Extract: Begin
A closer look reveals that we have to deal with two different types of packages: libraries (common, services) and apps (shop, website).

We will use create-react-app to initialize the applications and nwb for the libraries. Both projects have excellent documentation, so I won’t cover the installation process in detail.

After you are done with the installation of all four packages, go ahead and delete all node_modules directories. Why? Well, we’ll learn that in the next part.

The Setup

To setup our packages architecture we’ll use a Yarn feature that’s available from Version 1.0: Workspaces. This feature comes along with some nice benefits. Apart from removing redundancy, it allows you to link packages, which means your packages can depend on each other.

We will use yarn init within the root directory to create a package.json file. Add the following to your freshly created file. We’ll call this directory the “workspace root”. Keep in mind that yarn requires you to set private : true .

[ACME/package.json]

{
  **"name": "@acme/core",**
  "version": "1.0.0",
  "license": "MIT",
  **"private": true,**
  "**workspaces**": [
    "**packages/***"
  ]
}

You define your packages within the workspaces: [] array. In the example above we tell Yarn that all our packages will live under packages/*. Setting the wildcard makes life easy and fun (at least in this scenario).

Next go ahead and give you’re packages a name and a version number. It’s good practice to prepend a prefix. This opens up a namespace to avoid conflicts with other packages you might want to use.

[ACME/packages/**common**/package.json]

{
  "name": "**@acme/common**",
  "version": "**0.1.0**",
  "private": true,
  (...)
}

[ACME/packages/**services**/package.json]

{
  "name": "**@acme/services**",
  "version": "**0.1.0**",
  "private": true,
  (...)
}

Now that we have all our packages named, we can go on and add them as dependencies in packages where we want to use them. The package @acme/shop for instance depends on both @acme/common and @acme/services and thus has them listed as dependencies in its package.json file.

[ACME/packages/**shop**/package.json]

{
  "name": "**@acme/shop**",
  "version": "0.1.0",
  "private": true,
  "dependencies": {
    "**@acme/common**": "**0.1.0**",
    "**@acme/services**": "**0.1.0**",
    ...
  },
  ...
}

The same applies for ACME’s website package.

[ACME/packages/**website**/package.json]

{
  "name": "**@acme/website**",
  "version": "0.1.0",
  "private": true,
  "dependencies": {
    "**@acme/common**": "**0.1.0**",
    "**@acme/services**": "**0.1.0**",
    ...
Extract: End
Entries supplied: Begin
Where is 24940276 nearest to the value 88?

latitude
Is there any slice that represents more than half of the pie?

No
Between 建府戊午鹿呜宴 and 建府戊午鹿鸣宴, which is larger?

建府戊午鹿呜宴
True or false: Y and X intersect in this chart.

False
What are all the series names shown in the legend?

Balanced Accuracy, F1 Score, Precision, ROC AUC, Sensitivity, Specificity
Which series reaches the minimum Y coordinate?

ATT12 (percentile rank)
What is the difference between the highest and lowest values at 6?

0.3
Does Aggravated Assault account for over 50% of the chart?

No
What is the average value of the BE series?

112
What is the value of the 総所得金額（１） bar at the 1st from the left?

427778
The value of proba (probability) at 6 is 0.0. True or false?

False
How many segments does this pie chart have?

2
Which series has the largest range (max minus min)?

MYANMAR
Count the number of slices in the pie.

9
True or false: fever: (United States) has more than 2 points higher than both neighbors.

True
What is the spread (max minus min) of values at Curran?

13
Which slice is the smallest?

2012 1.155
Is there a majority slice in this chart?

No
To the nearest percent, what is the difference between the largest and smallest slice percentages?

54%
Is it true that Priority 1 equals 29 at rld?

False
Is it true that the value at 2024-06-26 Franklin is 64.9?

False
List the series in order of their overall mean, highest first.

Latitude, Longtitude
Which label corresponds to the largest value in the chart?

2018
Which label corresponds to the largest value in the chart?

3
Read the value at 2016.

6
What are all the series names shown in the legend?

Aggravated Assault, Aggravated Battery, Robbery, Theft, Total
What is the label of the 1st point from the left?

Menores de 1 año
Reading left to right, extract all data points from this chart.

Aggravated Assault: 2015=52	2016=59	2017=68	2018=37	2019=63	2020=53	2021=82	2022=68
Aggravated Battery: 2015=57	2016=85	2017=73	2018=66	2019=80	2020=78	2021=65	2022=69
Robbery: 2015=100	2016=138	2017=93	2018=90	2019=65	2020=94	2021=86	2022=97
Entries supplied: End
**Work order:**
Output, word for word, the portion of the Yarn workspaces guide from "[ACME/package.json]" up to and including "in this scenario).".

**Result:**
[ACME/package.json]

{
  **"name": "@acme/core",**
  "version": "1.0.0",
  "license": "MIT",
  **"private": true,**
  "**workspaces**": [
    "**packages/***"
  ]
}

You define your packages within the workspaces: [] array. In the example above we tell Yarn that all our packages will live under packages/*. Setting the wildcard makes life easy and fun (at least in this scenario).